***** Source passage

Monitor & Debug Lambda: CloudWatch & X-Ray
Observability—the ability to understand what's happening inside running systems—is critical for production Lambda functions. CloudWatch Logs capture function output and errors; CloudWatch Metrics track invocation counts, duration, and errors; X-Ray provides distributed tracing for requests across services. Together, they enable you to diagnose issues, optimize performance, and ensure reliability.
CloudWatch Logs Basics
Lambda automatically sends all print statements and exceptions to CloudWatch Logs. Access logs in the Lambda Console:
- Select a function
- Click Monitor → Logs
- Click a log stream to view invocation details
Each invocation creates a log stream with a timestamp and request ID. Example log output:
START RequestId: abc-123-def-456 Version: $LATEST
2026-06-02T10:30:00.123Z abc-123-def-456 Processing event: {'userId': 42, 'action': 'login'}
2026-06-02T10:30:00.456Z abc-123-def-456 Database query took 0.213s
2026-06-02T10:30:00.789Z abc-123-def-456 END RequestId: abc-123-def-456
REPORT RequestId: abc-123-def-456 Duration: 666.14 ms Billed Duration: 667 ms Memory Used: 85 MB Init Duration: 45.23 ms XRAY TraceId: 1-abc-def
The REPORT line shows:
- Duration: How long the function executed
- Billed Duration: Rounded to nearest 1 ms (minimum 1,000 ms)
- Memory Used: Actual memory consumption
- Init Duration: Cold-start initialization time (only on first invocation)
- XRAY TraceId: Link to X-Ray trace (if enabled)
Structured Logging for Production
Use structured logging (JSON format) for easier parsing and querying:
import json
import logging
from datetime import datetime
# Configure JSON logging
logger = logging.getLogger()
logger.setLevel(logging.INFO)
def lambda_handler(event, context):
request_id = context.aws_request_id
# Log structured event
logger.info(json.dumps({
'timestamp': datetime.utcnow().isoformat(),
'requestId': request_id,
'event': event,
'source': 'lambda_handler'
}))
try:
user_id = event['userId']
action = event['action']
# Simulate work
result = process_action(user_id, action)
# Log success
logger.info(json.dumps({
'timestamp': datetime.utcnow().isoformat(),
'requestId': request_id,
'status': 'success',
'result': result
}))

**********
***** Dataset extract

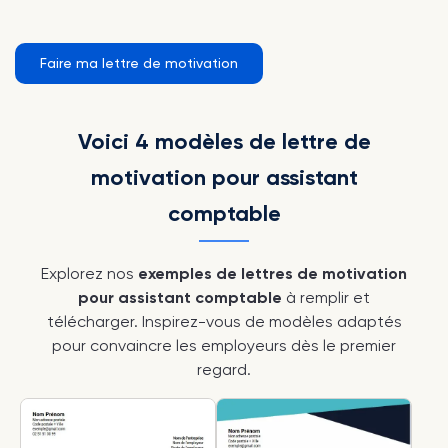
Faire ma lettre de motivation
Voici 4 modèles de lettre de
motivation pour assistant
comptable
Explorez nos
exemples de lettres de motivation
pour assistant comptable
à remplir et
télécharger. Inspirez-vous de modèles adaptés
pour convaincre les employeurs dès le premier
regard.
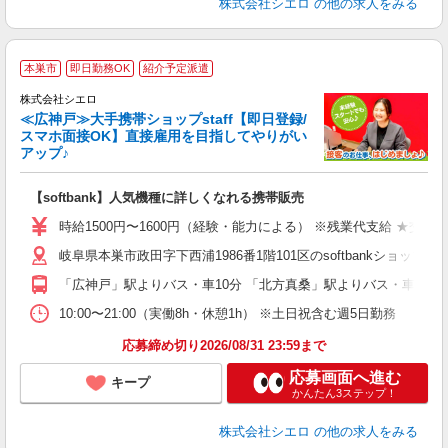
株式会社シエロ
の他の求人をみる
★
本巣市
即日勤務OK
紹介予定派遣
♪
株式会社シエロ
≪広神戸≫大手携帯ショップstaff【即日登録/
スマホ面接OK】直接雇用を目指してやりがい
アップ♪
い
即
【softbank】人気機種に詳しくなれる携帯販売
躍
ー
時給1500円〜1600円（経験・能力による） ※残業代支給 ★交通
自
岐阜県本巣市政田字下西浦1986番1階101区のsoftbankショップ
ど
「広神戸」駅よりバス・車10分 「北方真桑」駅よりバス・車10分
10:00〜21:00（実働8h・休憩1h） ※土日祝含む週5日勤務
応募締め切り2026/08/31 23:59まで
応募画面へ進む
キープ
かんたん3ステップ！
株式会社シエロ
の他の求人をみる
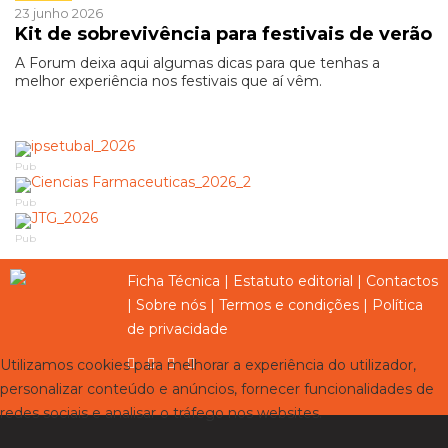
23 junho 2026
Kit de sobrevivência para festivais de verão
A Forum deixa aqui algumas dicas para que tenhas a
melhor experiência nos festivais que aí vêm.
Pub
Pub
Pub
Ficha Técnica
|
Estatuto editorial
|
Contactos
|
Sobre nós
|
Termos e condições
|
Política
de privacidade
Utilizamos cookies para melhorar a experiência do utilizador,
personalizar conteúdo e anúncios, fornecer funcionalidades de
redes sociais e analisar o tráfego nos websites.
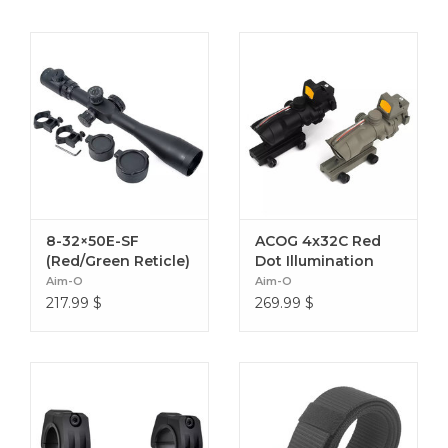
8-32×50E-SF
ACOG 4x32C Red
(Red/Green Reticle)
Dot Illumination
Source Fiber with
Aim-O
Aim-O
RMR Sight
217.99
$
269.99
$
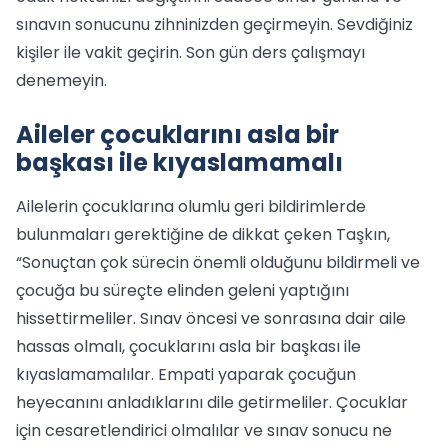
sınavın sonucunu zihninizden geçirmeyin. Sevdiğiniz
kişiler ile vakit geçirin. Son gün ders çalışmayı
denemeyin.
Aileler çocuklarını asla bir
başkası ile kıyaslamamalı
Ailelerin çocuklarına olumlu geri bildirimlerde
bulunmaları gerektiğine de dikkat çeken Taşkın,
“Sonuçtan çok sürecin önemli olduğunu bildirmeli ve
çocuğa bu süreçte elinden geleni yaptığını
hissettirmeliler. Sınav öncesi ve sonrasına dair aile
hassas olmalı, çocuklarını asla bir başkası ile
kıyaslamamalılar. Empati yaparak çocuğun
heyecanını anladıklarını dile getirmeliler. Çocuklar
için cesaretlendirici olmalılar ve sınav sonucu ne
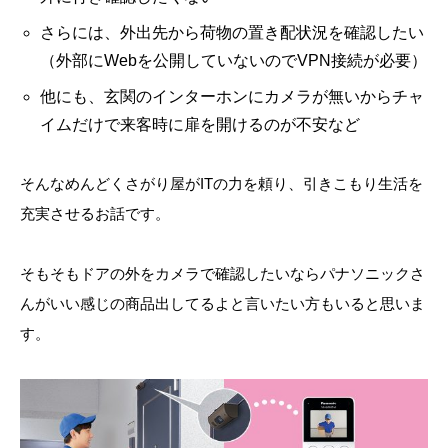
さらには、外出先から荷物の置き配状況を確認したい
（外部にWebを公開していないのでVPN接続が必要）
他にも、玄関のインターホンにカメラが無いからチャ
イムだけで来客時に扉を開けるのが不安など
そんなめんどくさがり屋がITの力を頼り、引きこもり生活を
充実させるお話です。
そもそもドアの外をカメラで確認したいならパナソニックさ
んがいい感じの商品出してるよと言いたい方もいると思いま
す。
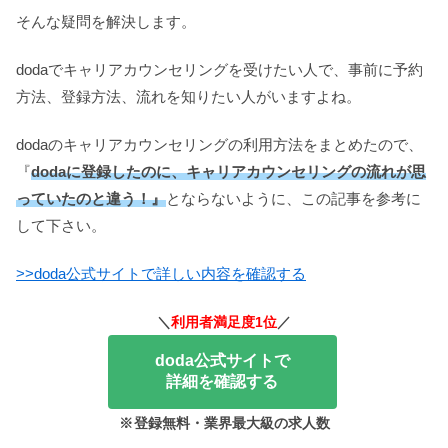
そんな疑問を解決します。
dodaでキャリアカウンセリングを受けたい人で、事前に予約
方法、登録方法、流れを知りたい人がいますよね。
dodaのキャリアカウンセリングの利用方法をまとめたので、
『
dodaに登録したのに、キャリアカウンセリングの流れが思
っていたのと違う！』
とならないように、この記事を参考に
して下さい。
>>doda公式サイトで詳しい内容を確認する
＼
利用者満足度1位
／
doda公式サイトで
詳細を確認する
※
登録無料・業界最大級の求人数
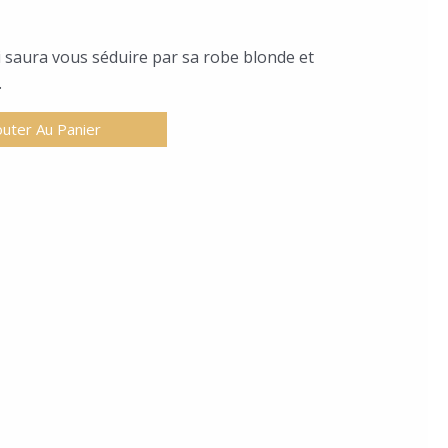
 saura vous séduire par sa robe blonde et
.
outer Au Panier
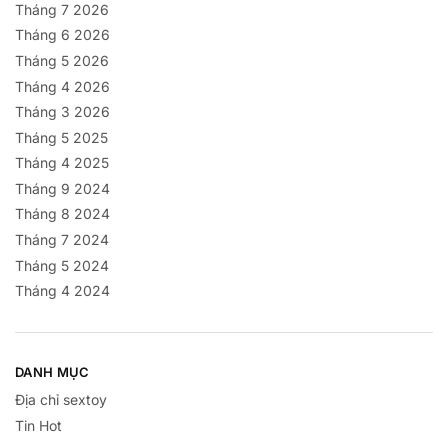
Tháng 7 2026
Tháng 6 2026
Tháng 5 2026
Tháng 4 2026
Tháng 3 2026
Tháng 5 2025
Tháng 4 2025
Tháng 9 2024
Tháng 8 2024
Tháng 7 2024
Tháng 5 2024
Tháng 4 2024
DANH MỤC
Địa chỉ sextoy
Tin Hot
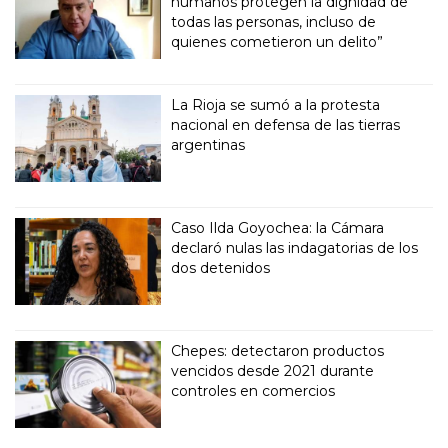
humanos protegen la dignidad de
todas las personas, incluso de
quienes cometieron un delito”
La Rioja se sumó a la protesta
nacional en defensa de las tierras
argentinas
Caso Ilda Goyochea: la Cámara
declaró nulas las indagatorias de los
dos detenidos
Chepes: detectaron productos
vencidos desde 2021 durante
controles en comercios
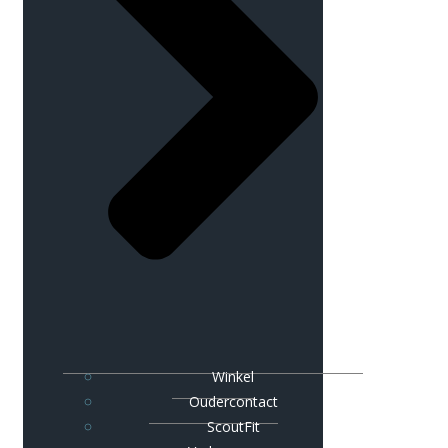
Winkel
Oudercontact
ScoutFit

**********

(To do):
1) In the Lambda monitoring page, what does the Init Duration field in the REPORT line show?
2) Please reproduce the Lambda monitoring page starting with "Monitor & Debug" and going on through "and ensure reliability.".
3) List every field that the Lambda monitoring page says the REPORT line shows.

(Answer list):
1) Cold-start initialization time, shown only on the first invocation.

2)
Monitor & Debug Lambda: CloudWatch & X-Ray
Observability—the ability to understand what's happening inside running systems—is critical for production Lambda functions. CloudWatch Logs capture function output and errors; CloudWatch Metrics track invocation counts, duration, and errors; X-Ray provides distributed tracing for requests across services. Together, they enable you to diagnose issues, optimize performance, and ensure reliability.

3) Duration, Billed Duration, Memory Used, Init Duration, XRAY TraceId